[Instructions for the task] Reproduce every line of the listing below verbatim, omitting the picture placeholders.

*****

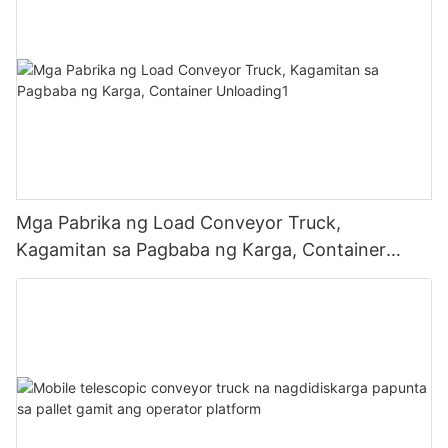
Mga Pabrika ng Load Conveyor Truck,
Kagamitan sa Pagbaba ng Karga, Container
Unloading1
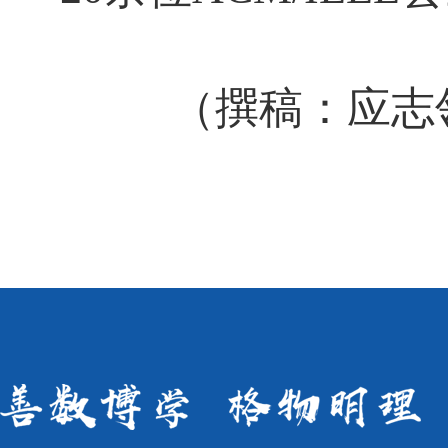
（撰稿：应志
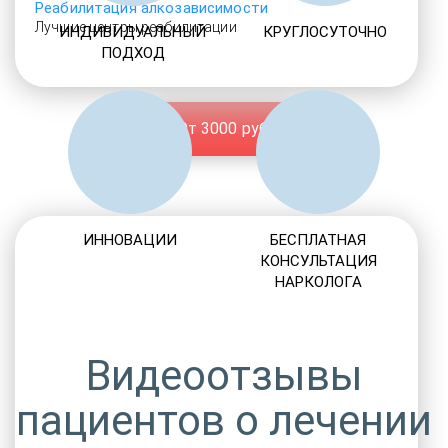
Реабилитация алкозависимости
Лучшие центры реабилитации
ИНДИВИДУАЛЬНЫЙ
КРУГЛОСУТОЧНО
ПОДХОД
От 3000 руб.
ИННОВАЦИИ
БЕСПЛАТНАЯ
КОНСУЛЬТАЦИЯ
НАРКОЛОГА
Видеоотзывы
пациентов о лечении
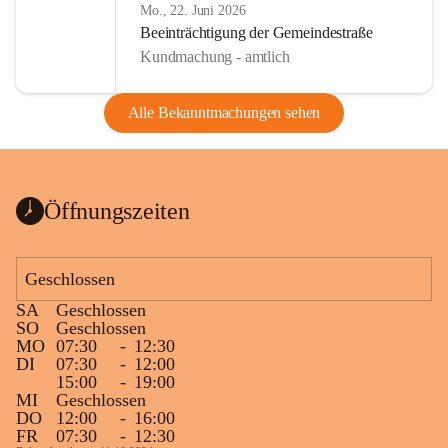
Mo., 22. Juni 2026
Beeinträchtigung der Gemeindestraße
Kundmachung - amtlich
Alle Bekanntmachungen sehen
Öffnungszeiten
Geschlossen
SA
Geschlossen
SO
Geschlossen
MO
07:30
-
12:30
DI
07:30
-
12:00
15:00
-
19:00
MI
Geschlossen
DO
12:00
-
16:00
FR
07:30
-
12:30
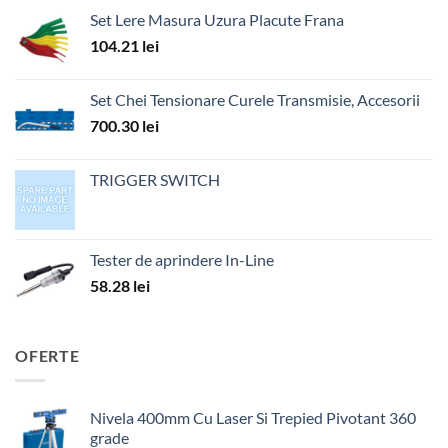
Set Lere Masura Uzura Placute Frana
104.21
lei
Set Chei Tensionare Curele Transmisie, Accesorii
700.30
lei
TRIGGER SWITCH
Tester de aprindere In-Line
58.28
lei
OFERTE
Nivela 400mm Cu Laser Si Trepied Pivotant 360
grade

*****

[Output below]
Mga Pabrika ng Load Conveyor Truck,
Kagamitan sa Pagbaba ng Karga, Container
Unloading1
（撰稿：应志
Реабилитация алкозависимости
Лучшие центры реабилитации
ИНДИВИДУАЛЬНЫЙ
КРУГЛОСУТОЧНО
ПОДХОД
От 3000 руб.
ИННОВАЦИИ
БЕСПЛАТНАЯ
КОНСУЛЬТАЦИЯ
НАРКОЛОГА
Видеоотзывы
пациентов о лечении
Mo., 22. Juni 2026
Beeinträchtigung der Gemeindestraße
Kundmachung - amtlich
Alle Bekanntmachungen sehen
Öffnungszeiten
Geschlossen
SA
Geschlossen
SO
Geschlossen
MO
07:30
-
12:30
DI
07:30
-
12:00
15:00
-
19:00
MI
Geschlossen
DO
12:00
-
16:00
FR
07:30
-
12:30
Set Lere Masura Uzura Placute Frana
104.21
lei
Set Chei Tensionare Curele Transmisie, Accesorii
700.30
lei
TRIGGER SWITCH
Tester de aprindere In-Line
58.28
lei
OFERTE
Nivela 400mm Cu Laser Si Trepied Pivotant 360
grade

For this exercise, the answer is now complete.